La langue métissée d’Aya Nakamura déformerait le français. Mais ce n’est pas justement une preuve de créativité de proposer un matériel linguistique nouveau en jouant avec la langue, ses termes, ses mutations, ses sonorités et son rythme ? Plusieurs artistes rap sont des exemples d’exception à ce propos. Dans certains titres de son dernier disque en date (2017), le débit de MC Solaar, les rimes et les allitérations qu’il emploie font sonner le français comme une langue de l’Afrique de l’Ouest, à la façon dont le collectif Time Bomb l’avait fait sonner comme l’anglais au milieu des années 90. De même Booba, lorsqu’il joue avec l’accentuation du français en lui attribuant celle du bambara (« Validé », 2015), il parvient à le faire sonner comme une langue africaine, au point qu’on peut entendre à l’identique des énoncés exprimés dans les deux langues. On peut évoquer également la façon dont PNL met aisément en contact le français avec l’arabe dans un même morceau, comme s’ils n’étaient finalement qu’une même langue[3].

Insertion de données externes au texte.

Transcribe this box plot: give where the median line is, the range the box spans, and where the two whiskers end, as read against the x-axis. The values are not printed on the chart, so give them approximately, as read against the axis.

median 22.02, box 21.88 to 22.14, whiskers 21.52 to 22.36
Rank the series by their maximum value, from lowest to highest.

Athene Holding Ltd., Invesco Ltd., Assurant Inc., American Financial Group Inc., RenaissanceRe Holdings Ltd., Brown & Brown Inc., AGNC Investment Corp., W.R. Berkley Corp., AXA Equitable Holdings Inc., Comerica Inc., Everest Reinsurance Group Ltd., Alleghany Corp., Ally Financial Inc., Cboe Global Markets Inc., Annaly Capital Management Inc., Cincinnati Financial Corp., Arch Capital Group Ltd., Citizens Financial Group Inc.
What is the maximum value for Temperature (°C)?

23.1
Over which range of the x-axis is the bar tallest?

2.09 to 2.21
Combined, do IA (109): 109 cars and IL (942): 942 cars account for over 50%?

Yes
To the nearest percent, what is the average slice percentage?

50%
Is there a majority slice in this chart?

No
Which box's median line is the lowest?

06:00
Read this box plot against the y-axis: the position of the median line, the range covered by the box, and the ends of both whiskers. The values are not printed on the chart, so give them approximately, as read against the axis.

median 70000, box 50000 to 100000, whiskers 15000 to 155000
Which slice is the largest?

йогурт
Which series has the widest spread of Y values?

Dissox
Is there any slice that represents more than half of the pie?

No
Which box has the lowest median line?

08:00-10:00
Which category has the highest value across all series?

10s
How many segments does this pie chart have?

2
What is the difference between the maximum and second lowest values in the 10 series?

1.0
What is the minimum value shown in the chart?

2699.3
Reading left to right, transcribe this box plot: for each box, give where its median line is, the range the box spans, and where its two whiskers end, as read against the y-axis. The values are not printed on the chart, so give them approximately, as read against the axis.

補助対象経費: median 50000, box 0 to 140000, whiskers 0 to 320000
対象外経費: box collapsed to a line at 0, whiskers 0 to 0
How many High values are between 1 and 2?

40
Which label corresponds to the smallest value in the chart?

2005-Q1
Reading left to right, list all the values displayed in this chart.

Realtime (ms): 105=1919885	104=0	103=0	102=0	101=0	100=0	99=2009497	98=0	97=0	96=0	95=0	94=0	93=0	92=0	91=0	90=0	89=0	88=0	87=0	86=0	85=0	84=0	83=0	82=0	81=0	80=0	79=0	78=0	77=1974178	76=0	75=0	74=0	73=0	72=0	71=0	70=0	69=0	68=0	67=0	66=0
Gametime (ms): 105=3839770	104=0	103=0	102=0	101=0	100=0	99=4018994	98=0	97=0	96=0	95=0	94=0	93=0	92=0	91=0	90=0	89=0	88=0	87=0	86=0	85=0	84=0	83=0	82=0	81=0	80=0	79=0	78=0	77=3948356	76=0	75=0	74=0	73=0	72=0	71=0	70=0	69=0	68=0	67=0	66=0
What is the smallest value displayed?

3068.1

Mais au fond, cette polémique semble oublier l’essentiel : Aya Nakamura est une artiste pop, une chanteuse et non pas une académicienne gardienne du « bon usage » de la langue française. Puis, son éventuelle interprétation de Piaf concerne un évènement tout aussi populaire qui a vocation à extérioriser une image contemporaine de la France. Qui de mieux alors qu’Aya Nakamura qui a déjà un renom international ayant séduit toute une génération ? Tout comme Edith Piaf, par ailleurs. Aya et Piaf, deux mômes de France. L’une grandie avec des épopées mandingues, l’autre dans la misère des artistes du cirque. L’une dans les cités du 93, l’autre dans des maisons closes. Deux chanteuses de rue, urbaines, plus Piaf qu’Aya finalement. Le côté « street » de cette dernière n’est qu’une catégorie musicale, alors que Piaf s’est fait réellement connaître en chantant dans la rue. Toutes les deux furent, à un moment ou à un autre, traitées de vulgaires, dépourvues de bonnes manières, d’alcoolique, en plus, la même Piaf. Aya et Piaf, deux époques de la musique populaire, l’une en devenir, l’autre déjà érigé comme mythe. Deux façons d’explorer, d’inverser, de distordre, de s’approprier, de transmettre des paroles et de leur rendre hommage. Deux manières d’inventer une musicalité nouvelle. Si interpréter, c’est réussir à passer les émotions laissées par une chanson, alors là, Aya, je tiens vraiment à t’entendre interpréter Piaf.
[1] Jacques Rancière, La Mésentente. Politique et philosophie, éditions Galilée, 1995.
[2] Voir à ce propos Bettina Ghio, Sans fautes de frappe. Rap et littérature, Le mot et le reste, 2016.
[3] Voir à ce propos, Bettina Ghio, À l’ammoniaque. Rap, trap et littérature, Le mot et le reste, 2024.